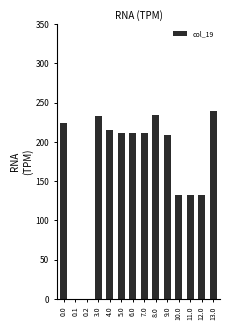

What is the average value?

170.6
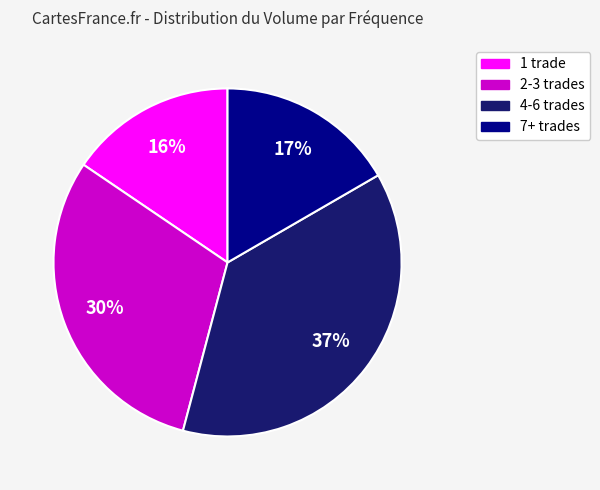

Does any single category account for the majority?

No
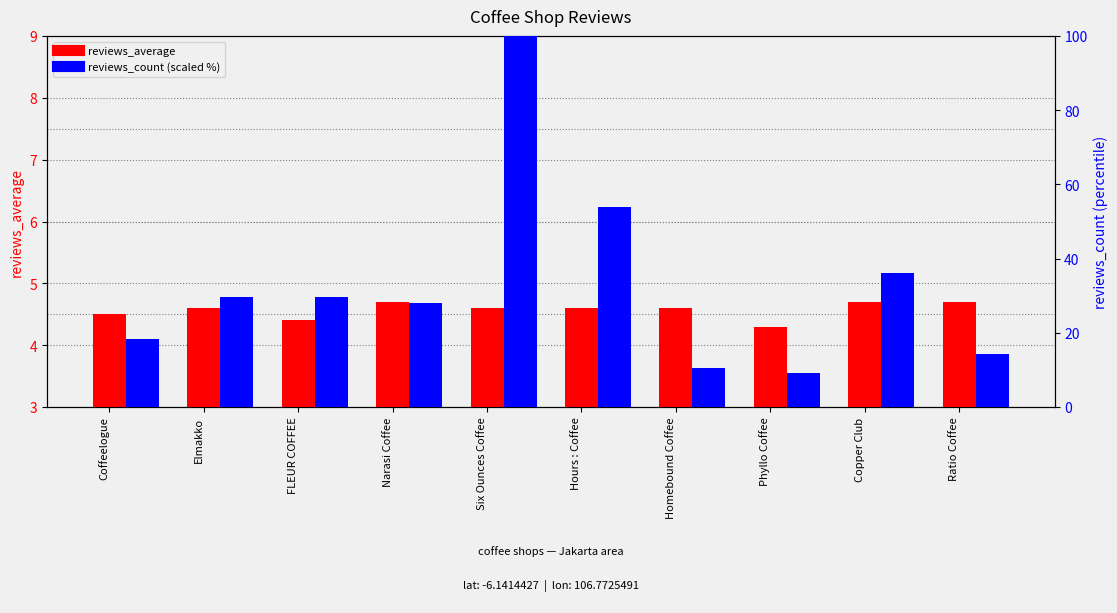

What is the approximate value of reviews_count (scaled) at Narasi Coffee?

28.0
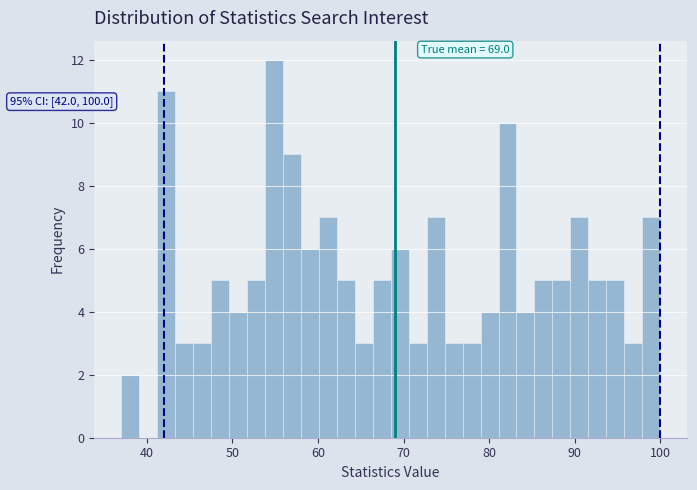

Read against the x-axis, roughly where is the centre of the tallest bar?

55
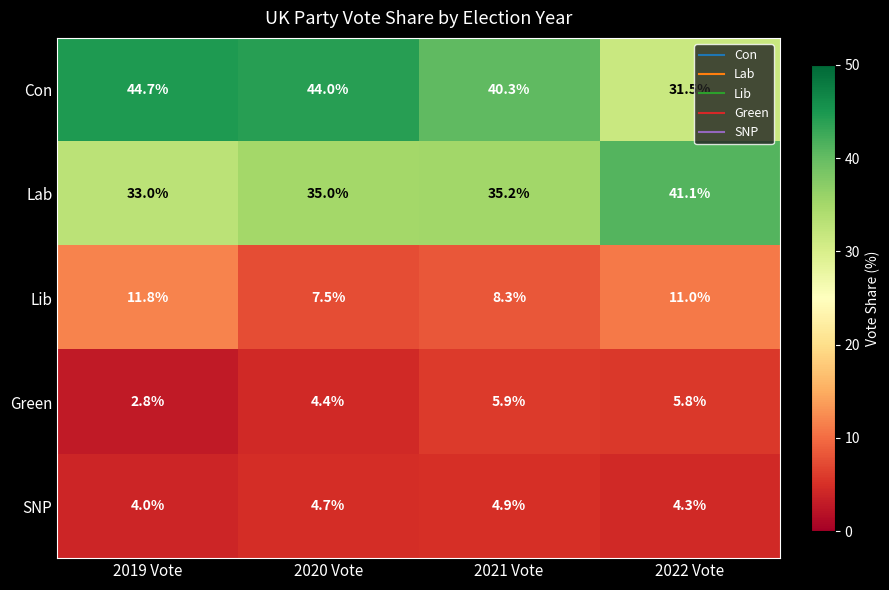

What is the spread (max minus min) of values at 2020 Vote?

39.6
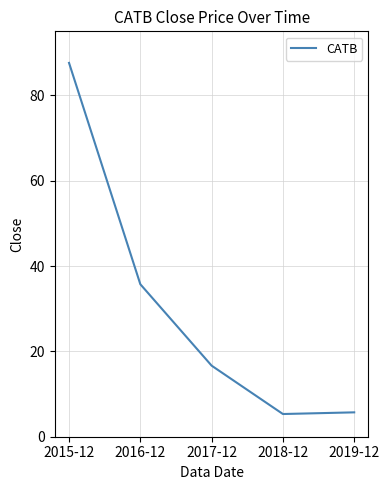

What position from the left is 2017-12?

3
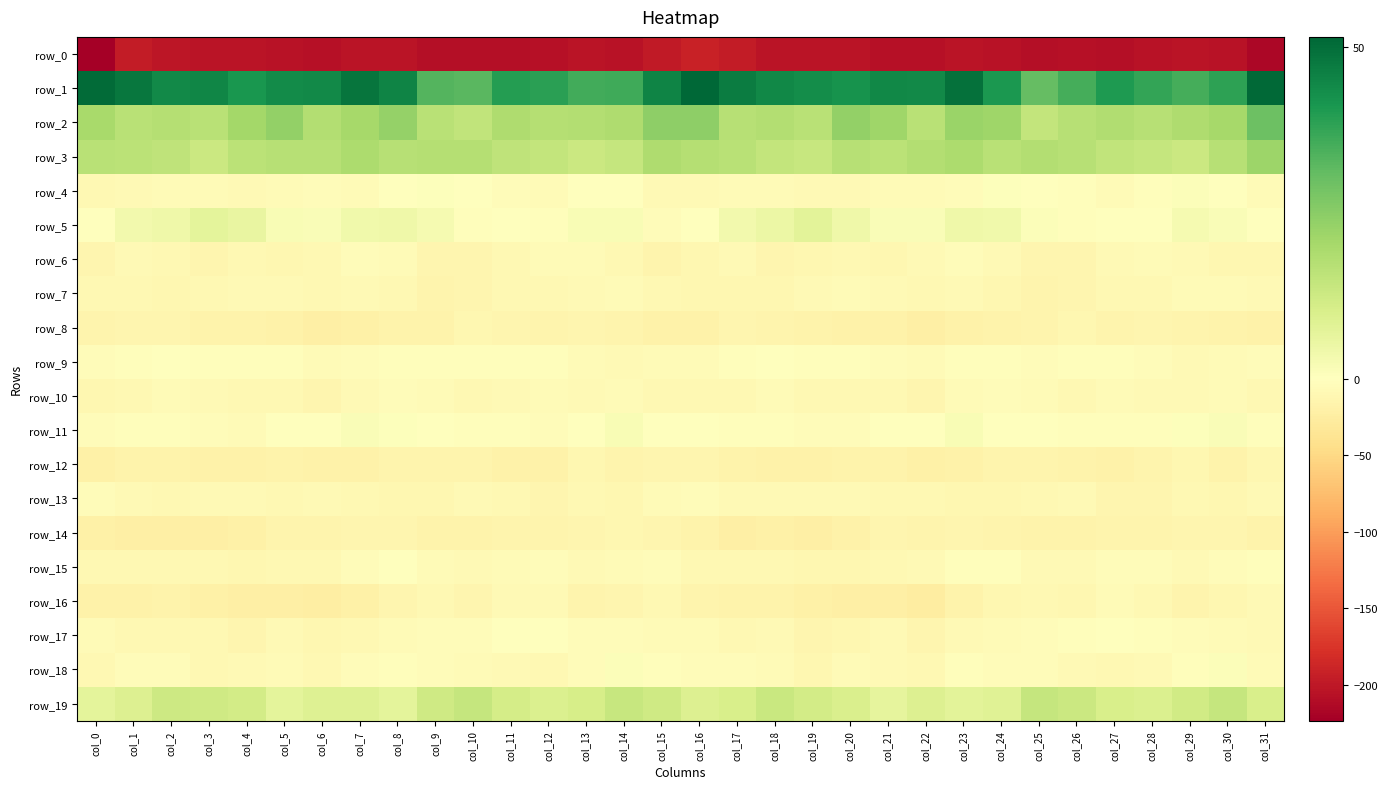

Which series has the widest spread of values?

row_0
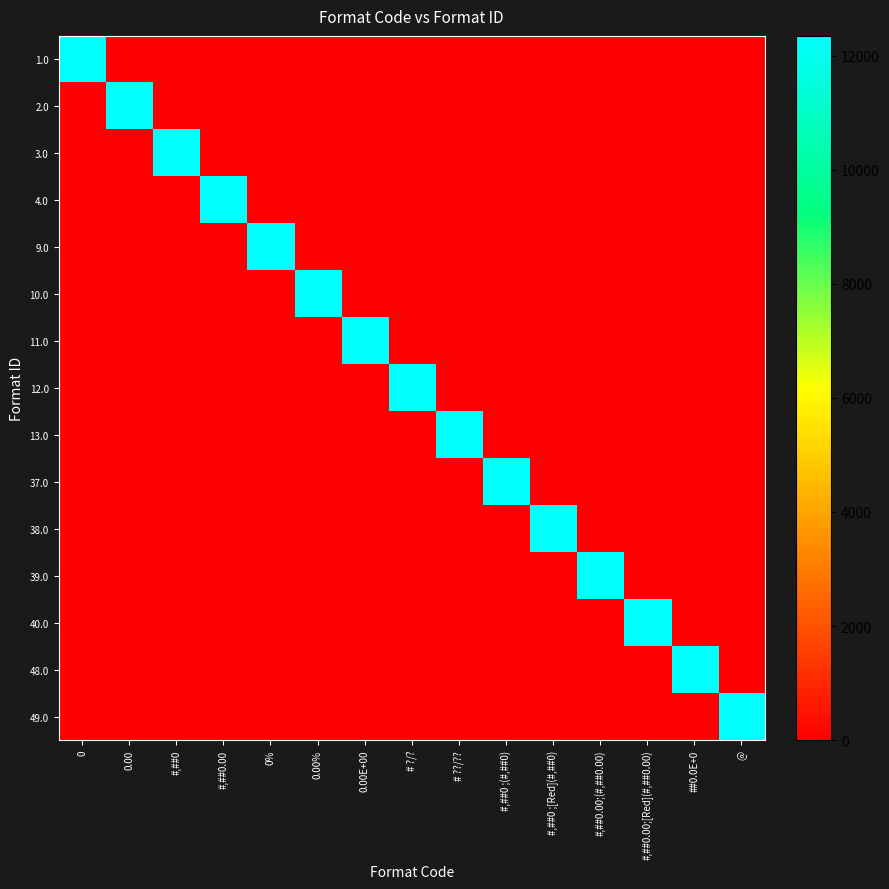

Count the number of data series in this chart.

15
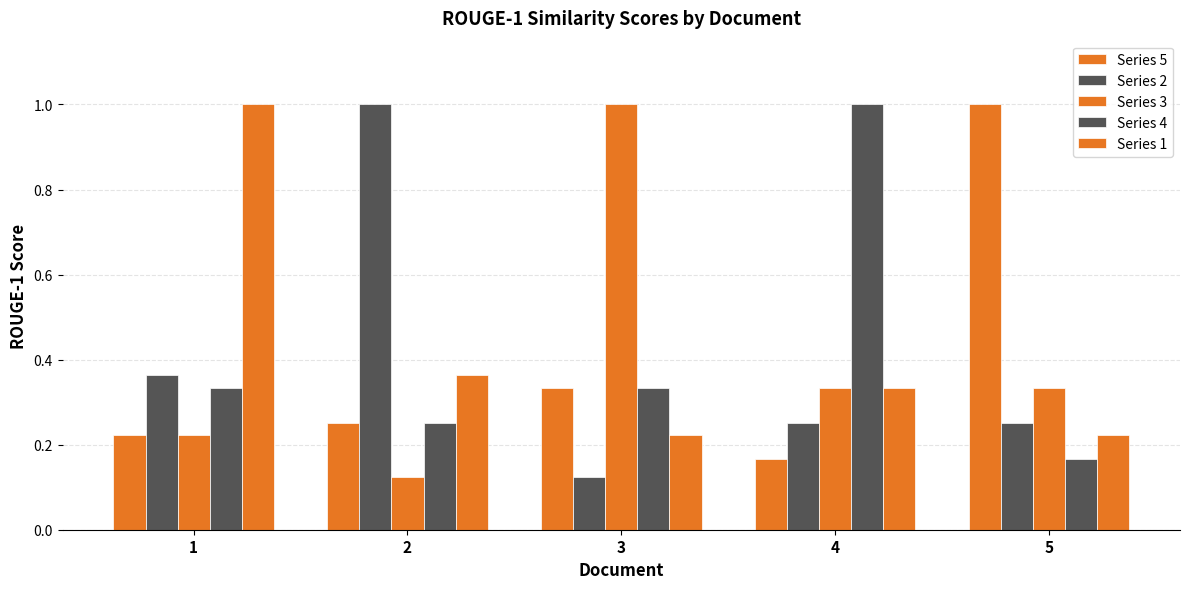

Does the chart contain any negative values?

No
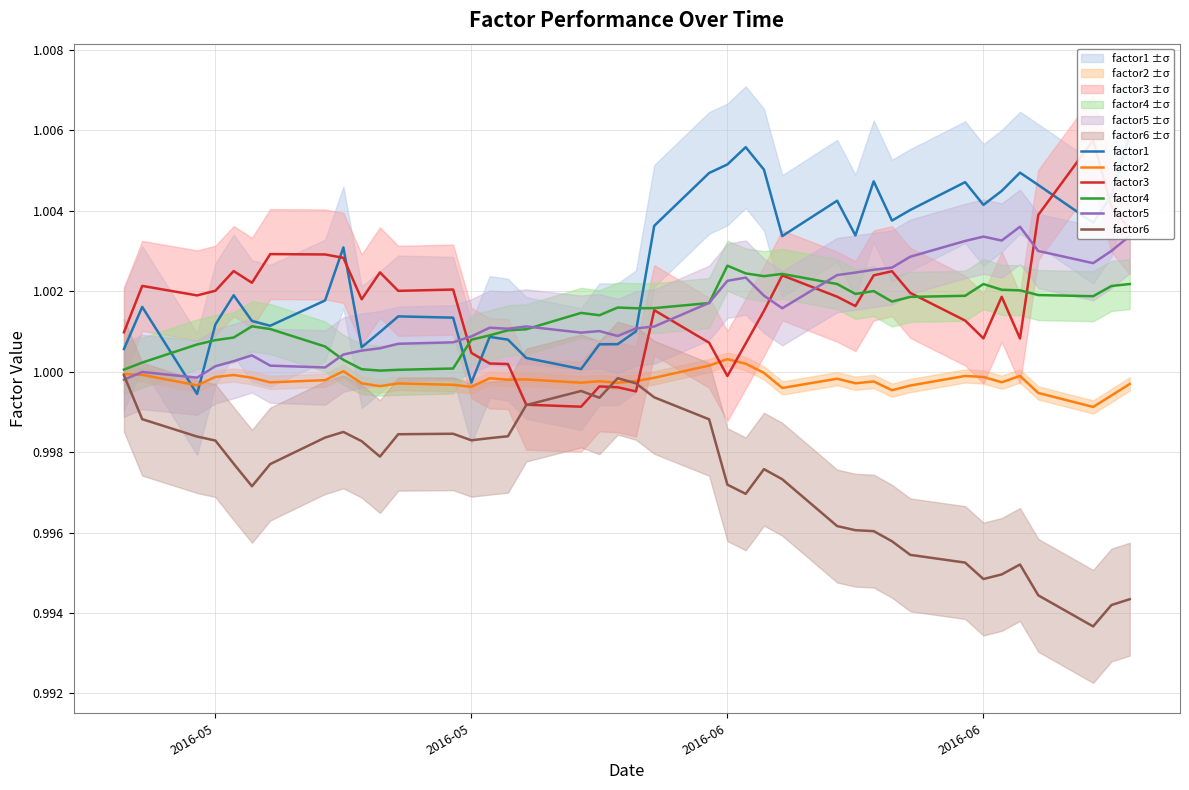

Is this an area chart (filled region under the line)?

No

⁂

* Work instructions: Render the records above as a two-column Markdown table headed Row and Line, with one sequentially numbered row per line and blank lines skipped. Leave the pictures out.

* Result:
| Row | Line |
|---|---|
| 1 | What is the average value? |
| 2 | 170.6 |
| 3 | Does any single category account for the majority? |
| 4 | No |
| 5 | What is the approximate value of reviews_count (scaled) at Narasi Coffee? |
| 6 | 28.0 |
| 7 | Read against the x-axis, roughly where is the centre of the tallest bar? |
| 8 | 55 |
| 9 | What is the spread (max minus min) of values at 2020 Vote? |
| 10 | 39.6 |
| 11 | What position from the left is 2017-12? |
| 12 | 3 |
| 13 | Which series has the widest spread of values? |
| 14 | row_0 |
| 15 | Count the number of data series in this chart. |
| 16 | 15 |
| 17 | Does the chart contain any negative values? |
| 18 | No |
| 19 | Is this an area chart (filled region under the line)? |
| 20 | No |